Denning: We are entering an era with a rapidly growing need for leadership. This is caused by the convergence of irresistible socioeconomic forces. Accelerating economic and social change in the global economy, the consequent imperative for ever faster innovation, the emergence of global networks of partners, the rapidly growing role of intangibles, which can't be controlled like physical goods, the increasing ownership of the means of production by knowledge workers, the escalating power of customers in the marketplace, and the burgeoning diversity in both the workplace and marketplace--all these forces imply a vastly more important role for transformational leadership in the future.

 

The ability to get results in the face of these challenges will depend at least as much on leadership as on management. It will depend on a capacity to inspire enduring enthusiasm in people over whom we have no hierarchical control.

These irresistible forces will drive organizations to develop genuine leadership capability as a necessary competence. Leadership--the ability to connect people to meaningful goals without hierarchical power to compel compliance--will become a requirement for organizational survival.

Management won't disappear. We'll continue to have much to thank management for. It has helped us achieve the wonders of the modern global economy--its stunning scientific accomplishments and the massive improvements in the physical standard of living of most people, at least in the developed countries--and it will go on doing so.

 

But the challenges now facing the human race won't be solved by better management alone. Management will still be needed, but it will be less pivotal. In fact, it will be mostly taken for granted. Our capacity to manage will give us the technical means to solve our most intractable problems. What is needed now is the will to solve them. So goals, ends, purposes--what we are trying to accomplish--move to center stage.

 

In the world of management, the goals are largely given. Management is about finding the quickest, cheapest, and best way to reach those goals. The language of management is naturally abstract. Human goals are naturally absent from its discourse.
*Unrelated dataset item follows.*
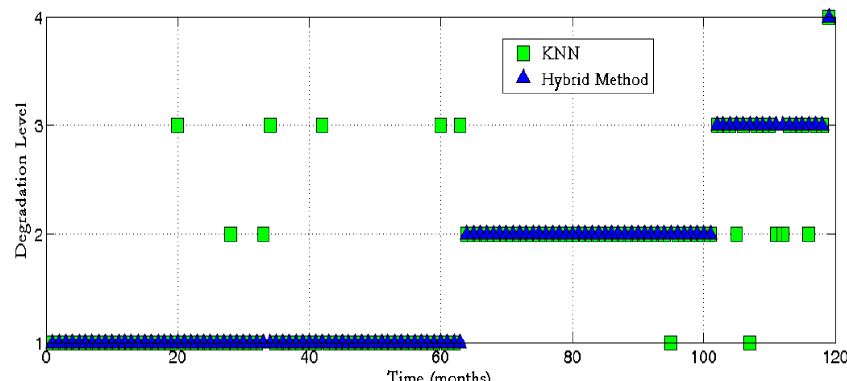
Figure 6. Example of observed sequence (squares) and estimated degradation state sequence (triangle).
Once the emphasis shifts toward goals, ends, and purposes, then it is natural for the language to shift from abstractions to narratives, which have goals built into them.

 

Q: To what extent (if any) are the elements of the business narrative relevant to the writing of white papers?

 

Denning: Chaim Perelman and L. Olbrechts-Tyteca noted in their classic The New Rhetoric, more than three decades ago that managers and scientists delude themselves in thinking people listen intently to abstract presentations and reports.

 

Abstract writing works fine if you are addressing people who basically agree with you. It breaks down when you're inviting people to change their behavior in some significant way and when they don't already agree with what you're proposing.

That's where leadership comes in, and it turns out that storytelling is one of the most important ways--though not the only way--to get people to change their ideas and their behavior, not grudgingly and slowly, but quickly, willingly and enthusiastically. My new book, The Secret Language of Leadership, describes how this happens--specifically what works and what doesn't.